The work of the people involved in venture philanthropy is never far removed from the larger context of the neoliberal movement. Debbie Berger, the director of The Learning Coalition, spent much of her youth in Japan and worked for JP Morgan in New York, Tokyo and London running interest rate derivatives trading books in a broad variety of markets. She then moved to the European Bank for Reconstruction and Development where she ran the Client Risk Management Group advising “developing Eastern European countries on how to best manage their financial risks as they moved toward a free market system” (INPEACE, italics added). William H. Reeves, Berger’s husband, is a director and co-founder of BlueCrest Capital Management based in London, which “manages investments for a predominantly institutional investor base across fifteen diverse funds” (Baker). Until April 2000, when he left J.P. Morgan to establish BlueCrest, Mr. Reeves was a Managing Director of the London office and head of macro strategy and trading within the proprietary trading group. The company he runs is predatory and thrives on economic uncertainty: “A multi-strategy fund that makes money betting mostly on currency and interest-rate movements, BlueCrest Capital International has thrived on market turmoil” (Baker).

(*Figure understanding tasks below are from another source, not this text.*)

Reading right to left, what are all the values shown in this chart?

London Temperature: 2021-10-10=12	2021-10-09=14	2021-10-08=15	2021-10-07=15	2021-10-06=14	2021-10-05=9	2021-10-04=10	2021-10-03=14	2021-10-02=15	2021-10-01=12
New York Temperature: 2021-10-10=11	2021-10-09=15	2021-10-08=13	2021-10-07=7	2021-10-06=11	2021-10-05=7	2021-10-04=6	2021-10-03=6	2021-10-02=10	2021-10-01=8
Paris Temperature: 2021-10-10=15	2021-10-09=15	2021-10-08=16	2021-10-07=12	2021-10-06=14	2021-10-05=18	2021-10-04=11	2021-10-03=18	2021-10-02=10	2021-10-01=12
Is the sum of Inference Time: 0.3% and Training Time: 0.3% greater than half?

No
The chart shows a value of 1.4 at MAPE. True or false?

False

When Reeves and Berger returned to Hawai‘i and co-founded The Learning Coalition in 2007, the stated goal of which is to “assist Hawai‘i’s public schools by building and strengthening a grassroots movement around their transformation into world class institutions of 21st century learning,” they began in 2008 with an initial grant to Teach for America for $25,000. By 2009, they were offering ‘technical support’ to the neoliberal education reformers within the DOE under the Lingle administration, primarily Kathryn Matayoshi and Ronn Nozoe, identifying and paying a neoliberal educational reform specialist $39,000 to help write the DOE RTTT grant application, as well as dedicating $100,000 (already in 2009) for the 21st Century Schools Project (“Investment”). In 2010, Bill Reeves dedicated more than $400,000 to the campaign nominally run by the ‘Hawai‘i Children First’ organization to remove the Hawai‘i Board of Education from democratic control by supporting a governor-appointed Board of Education (Toguchi).

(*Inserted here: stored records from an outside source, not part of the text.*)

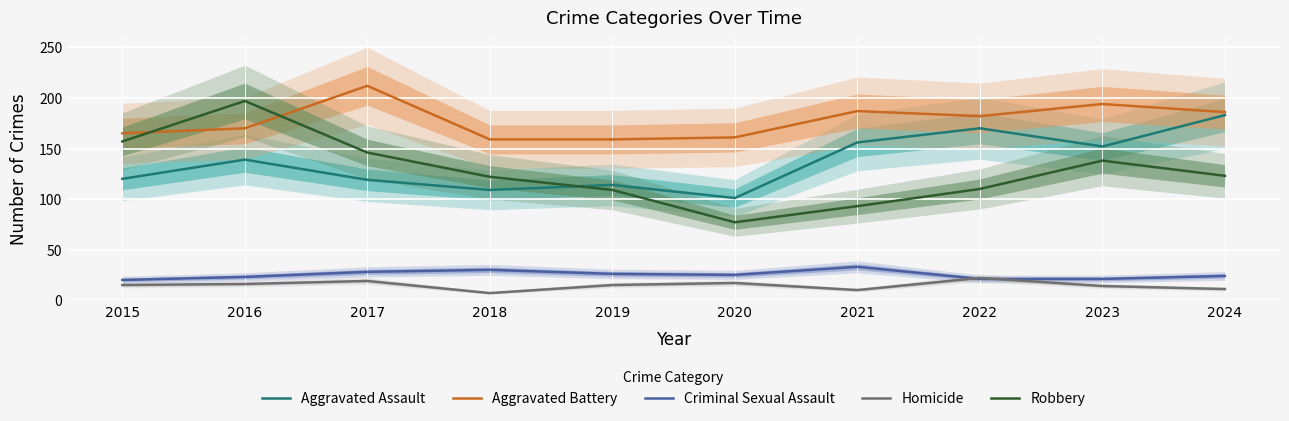

Reading left to right, list all the values displayed in this chart.

Aggravated Assault: 2015=120	2016=139	2017=119	2018=109	2019=114	2020=101	2021=156	2022=170	2023=152	2024=183
Aggravated Battery: 2015=165	2016=170	2017=212	2018=159	2019=159	2020=161	2021=187	2022=182	2023=194	2024=186
Criminal Sexual Assault: 2015=20	2016=23	2017=28	2018=30	2019=26	2020=25	2021=33	2022=21	2023=21	2024=24
Homicide: 2015=15	2016=16	2017=19	2018=7	2019=15	2020=17	2021=10	2022=22	2023=14	2024=11
Robbery: 2015=157	2016=197	2017=146	2018=122	2019=109	2020=77	2021=93	2022=110	2023=138	2024=123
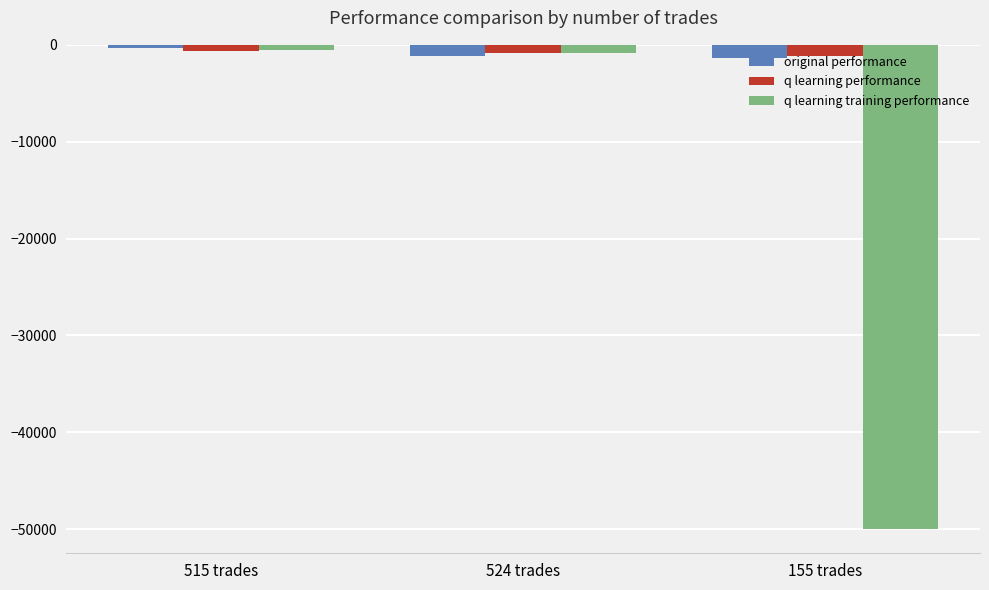

Which series has the widest spread of values?

q learning training performance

This effort was intimately connected to the effort to deprofessionalize teaching and undermine the teachers’ union, in that Randy Baldemor, the president of Hawai‘i’s Children First, who solicited these funds from Reeves, was and is married to Jill Baldemor, the executive director of Teach For America in Hawai‘i, who also received hundreds of thousands of dollars to bring in untrained young people to fill teaching positions in Hawai‘i from The Learning Coalition, which is run by Reeves’ wife, Debbie Berger. In 2010, the two neoliberal ‘power couples’ also became involved in the Castle complex of public schools in a serious way: between 2010 and 2012, The Learning Coalition ‘invested’ over $120,000.00 in initiatives supporting the Castle Complex Community Council (C4), Teach for America doubled their corps member numbers in Hawai‘i, primarily on the Windward and Leeward coasts, and Randy Baldemor was appointed to various positions within the Abercrombie administration, most recently as Deputy Director of Business Transformation. The ‘seed money’ provided by The Learning Corporation for Hawai‘i’s Children First and Teach for America cannot be considered ‘disinterested’ or ‘altruistic’ gifts: TLC, like all of the other major philanthropic foundations in Hawai‘i, uses these funds to finance projects that they perceive to be ‘levers’ of significant social change that will work in the interest of neoliberal stakeholders. For the stakeholders in these Hawai‘i foundations, the privatization of schools through demolition of the teachers’ union, creation of charter schools and voucher systems, possible when the Board of Education is firmly in the hands of the neoliberal elite, is much more exciting when it is connected to land (see next entry).